La vérité approximative de la flambée en cours de cancers se trouvait déjà dans un rapport officiel américain de 1970 : « La majorité des cancers, chez les êtres humains, sont provoqués par une exposition évitable à des cancérogènes. »
Refonder l’action publique
La lecture du livre conduit à une conclusion pénible : ce système est solide, efficace et finalement simple. Profitant de son pouvoir écrasant sur la société, l’industrie a réussi à faire passer ses intérêts propres pour ceux de la communauté. Et mis au point des stratégies à coloration technique et scientifique grâce à des relais qui ne font jamais défaut dans le monde des laboratoires et des universités.

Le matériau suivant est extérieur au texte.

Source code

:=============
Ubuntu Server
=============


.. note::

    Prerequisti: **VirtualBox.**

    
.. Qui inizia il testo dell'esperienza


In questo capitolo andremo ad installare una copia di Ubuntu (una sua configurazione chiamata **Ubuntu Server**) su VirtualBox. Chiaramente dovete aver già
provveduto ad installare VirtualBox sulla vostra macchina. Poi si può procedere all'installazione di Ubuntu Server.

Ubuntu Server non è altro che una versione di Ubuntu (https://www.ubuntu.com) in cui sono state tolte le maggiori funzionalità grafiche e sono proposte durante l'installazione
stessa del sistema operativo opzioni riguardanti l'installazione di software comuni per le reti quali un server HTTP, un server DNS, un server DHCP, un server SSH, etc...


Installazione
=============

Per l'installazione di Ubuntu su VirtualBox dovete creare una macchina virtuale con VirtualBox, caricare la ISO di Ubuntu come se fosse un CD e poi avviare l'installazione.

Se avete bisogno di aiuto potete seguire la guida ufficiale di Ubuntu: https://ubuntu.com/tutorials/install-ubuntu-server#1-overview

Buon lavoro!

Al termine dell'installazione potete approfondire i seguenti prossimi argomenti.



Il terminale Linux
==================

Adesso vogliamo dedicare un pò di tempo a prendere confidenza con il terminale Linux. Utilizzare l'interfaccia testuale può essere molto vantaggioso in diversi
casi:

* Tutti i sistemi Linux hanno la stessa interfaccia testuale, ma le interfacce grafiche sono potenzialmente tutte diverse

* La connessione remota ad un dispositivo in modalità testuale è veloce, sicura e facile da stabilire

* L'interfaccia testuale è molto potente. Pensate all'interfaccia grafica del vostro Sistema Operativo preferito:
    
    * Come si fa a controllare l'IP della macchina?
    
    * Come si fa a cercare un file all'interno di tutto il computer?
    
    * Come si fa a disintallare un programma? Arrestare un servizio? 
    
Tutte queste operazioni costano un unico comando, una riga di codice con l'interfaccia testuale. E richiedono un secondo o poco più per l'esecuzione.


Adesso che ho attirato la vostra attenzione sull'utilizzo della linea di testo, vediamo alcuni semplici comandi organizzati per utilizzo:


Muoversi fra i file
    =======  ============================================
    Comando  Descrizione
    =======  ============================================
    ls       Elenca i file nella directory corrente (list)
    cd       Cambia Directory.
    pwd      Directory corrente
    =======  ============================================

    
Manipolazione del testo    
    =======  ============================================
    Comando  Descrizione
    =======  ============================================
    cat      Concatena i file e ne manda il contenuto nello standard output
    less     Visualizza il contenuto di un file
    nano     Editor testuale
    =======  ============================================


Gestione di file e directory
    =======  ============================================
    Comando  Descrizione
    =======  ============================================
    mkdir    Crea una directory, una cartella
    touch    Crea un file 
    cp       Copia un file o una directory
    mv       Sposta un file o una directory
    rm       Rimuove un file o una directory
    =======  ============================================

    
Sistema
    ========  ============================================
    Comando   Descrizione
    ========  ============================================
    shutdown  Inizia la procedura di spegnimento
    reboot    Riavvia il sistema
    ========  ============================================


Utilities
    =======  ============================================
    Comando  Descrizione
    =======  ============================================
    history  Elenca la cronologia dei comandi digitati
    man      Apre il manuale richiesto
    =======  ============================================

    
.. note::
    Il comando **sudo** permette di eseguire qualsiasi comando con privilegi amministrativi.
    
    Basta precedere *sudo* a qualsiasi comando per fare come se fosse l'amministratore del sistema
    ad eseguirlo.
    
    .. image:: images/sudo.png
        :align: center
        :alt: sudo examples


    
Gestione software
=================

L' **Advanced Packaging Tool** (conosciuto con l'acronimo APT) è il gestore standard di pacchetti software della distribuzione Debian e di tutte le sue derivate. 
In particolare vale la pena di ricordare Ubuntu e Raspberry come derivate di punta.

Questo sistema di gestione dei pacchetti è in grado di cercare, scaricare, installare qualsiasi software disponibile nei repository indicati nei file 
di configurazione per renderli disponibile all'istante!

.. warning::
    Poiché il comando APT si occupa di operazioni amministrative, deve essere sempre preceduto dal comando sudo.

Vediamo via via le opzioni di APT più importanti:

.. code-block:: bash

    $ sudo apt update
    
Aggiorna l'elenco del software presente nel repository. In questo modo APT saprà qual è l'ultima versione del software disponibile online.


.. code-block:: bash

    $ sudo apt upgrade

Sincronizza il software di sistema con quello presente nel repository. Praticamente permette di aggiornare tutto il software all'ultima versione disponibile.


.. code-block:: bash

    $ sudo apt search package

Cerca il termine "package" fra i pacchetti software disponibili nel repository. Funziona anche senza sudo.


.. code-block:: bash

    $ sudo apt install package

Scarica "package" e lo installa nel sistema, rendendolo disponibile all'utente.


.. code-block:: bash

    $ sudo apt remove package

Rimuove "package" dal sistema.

Que pouvons-nous faire ? Thébaud-Mony, dans une deuxième partie passionnante, raconte l’émergence de ce qu’elle appelle des « contre-pouvoirs citoyens », appuyés sur des « chercheurs engagés ». Une belle occasion, pour elle, de prendre la parole à la première personne, et de rappeler le rôle lumineux d’Henri Pézerat, l’homme de l’interdiction de l’amiante en France.
On en redemande, on applaudit, mais comment dire ? Le lecteur pourrait refermer ce livre exemplaire en se disant qu’il y a eu, qu’il y a, qu’il y aura toujours une poignée de courageux, confrontés à l’immense armée de la « science asservie ».

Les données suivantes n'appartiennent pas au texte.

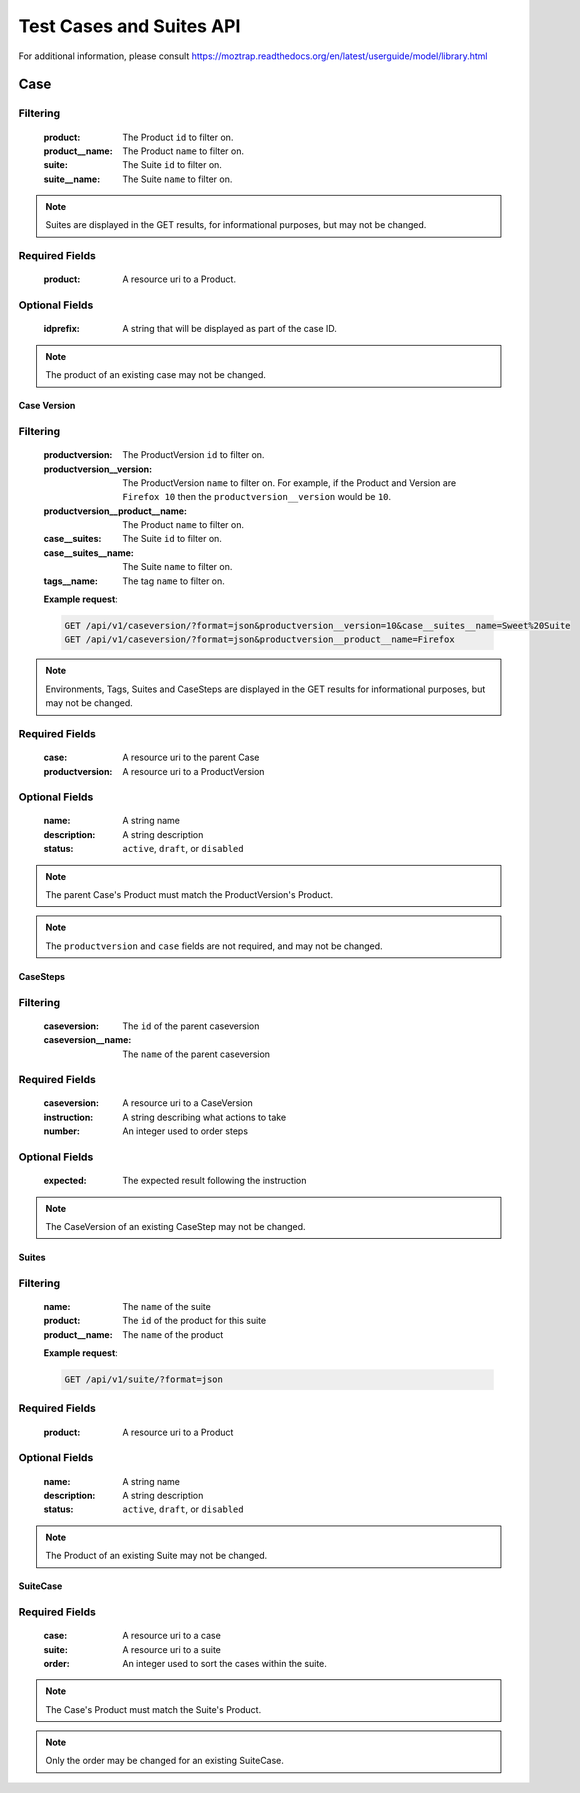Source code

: Test Cases and Suites API
=========================

For additional information, please consult
https://moztrap.readthedocs.org/en/latest/userguide/model/library.html

Case
____

.. http:get:: /api/v1/case

Filtering
^^^^^^^^^

    :product: The Product ``id`` to filter on.
    :product__name: The Product ``name`` to filter on.
    :suite: The Suite ``id`` to filter on.
    :suite__name: The Suite ``name`` to filter on.

.. http:get:: /api/v1/case/<id>

.. note::

    Suites are displayed in the GET results, for
    informational purposes, but may not be changed.

.. http:post:: /api/v1/case

Required Fields
^^^^^^^^^^^^^^^

    :product: A resource uri to a Product.

Optional Fields
^^^^^^^^^^^^^^^

    :idprefix: A string that will be displayed as part of the case ID.

.. http:delete:: /api/v1/case/<id>
.. http:put:: /api/v1/case/<id>

.. note::

    The product of an existing case may not be changed.

Case Version
------------

.. http:get:: /api/v1/caseversion

Filtering
^^^^^^^^^

    :productversion: The ProductVersion ``id`` to filter on.
    :productversion__version: The ProductVersion ``name`` to filter
        on.  For example, if the Product and Version are ``Firefox 10`` then
        the ``productversion__version`` would be ``10``.
    :productversion__product__name: The Product ``name`` to filter on.
    :case__suites: The Suite ``id`` to filter on.
    :case__suites__name: The Suite ``name`` to filter on.
    :tags__name: The tag ``name`` to filter on.

    **Example request**:

    .. sourcecode:: http

        GET /api/v1/caseversion/?format=json&productversion__version=10&case__suites__name=Sweet%20Suite
        GET /api/v1/caseversion/?format=json&productversion__product__name=Firefox

.. http:get:: /api/v1/caseversion/<id>

.. note::

    Environments, Tags, Suites and CaseSteps are displayed in the GET results for
    informational purposes, but may not be changed.

.. http:post:: /api/v1/caseversion

Required Fields
^^^^^^^^^^^^^^^

    :case: A resource uri to the parent Case
    :productversion: A resource uri to a ProductVersion

Optional Fields
^^^^^^^^^^^^^^^

    :name: A string name
    :description: A string description
    :status: ``active``, ``draft``, or ``disabled``

.. note::

    The parent Case's Product must match the ProductVersion's Product.

.. http:delete:: /api/v1/caseversion/<id>
.. http:put:: /api/v1/caseversion/<id>

.. note::

    The ``productversion`` and ``case`` fields are not required, and may not be changed.

CaseSteps
---------

.. http:get:: /api/v1/casestep

Filtering
^^^^^^^^^

    :caseversion: The ``id`` of the parent caseversion
    :caseversion__name: The ``name`` of the parent caseversion

.. http:post:: /api/v1/casestep

Required Fields
^^^^^^^^^^^^^^^

    :caseversion: A resource uri to a CaseVersion
    :instruction: A string describing what actions to take
    :number: An integer used to order steps

Optional Fields
^^^^^^^^^^^^^^^

    :expected: The expected result following the instruction

.. http:delete:: /api/v1/casestep/<id>
.. http:put:: /api/v1/casestep/<id>

.. note::

    The CaseVersion of an existing CaseStep may not be changed.

Suites
------

.. http:get:: /api/v1/suite

Filtering
^^^^^^^^^

    :name: The ``name`` of the suite
    :product: The ``id`` of the product for this suite
    :product__name: The ``name`` of the product

    **Example request**:

    .. sourcecode:: http

        GET /api/v1/suite/?format=json

.. http:post:: /api/v1/suite

Required Fields
^^^^^^^^^^^^^^^

    :product: A resource uri to a Product

Optional Fields
^^^^^^^^^^^^^^^

    :name: A string name
    :description: A string description
    :status: ``active``, ``draft``, or ``disabled``


.. http:delete:: /api/v1/suite/<id>
.. http:put:: /api/v1/suite/<id>

.. note::

    The Product of an existing Suite may not be changed.

SuiteCase
----------

.. http:get:: /api/v1/suitecase
.. http:get:: /api/v1/suitecase/<id>
.. http:post:: /api/v1/suitecase

Required Fields
^^^^^^^^^^^^^^^

    :case: A resource uri to a case
    :suite: A resource uri to a suite
    :order: An integer used to sort the cases within the suite.

.. note::

    The Case's Product must match the Suite's Product.

.. http:delete:: /api/v1/suitecase/<id>
.. http:put:: /api/v1/suitecase/<id>

.. note::

    Only the order may be changed for an existing SuiteCase.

Ce n’était pas le rôle de Thébaud-Mony de nous fournir une quelconque solution politique. Mais cela n’empêche pas Reporterre de s’interroger : qu’attendent les forces politiques et syndicales de ce pays pour s’emparer de ces brûlantes questions ? Ne serait-ce pas une façon convaincante de refonder l’action publique ?

La science asservie, de Annie Thébaud-Mony, La Découverte, 310 pages, 21 euros.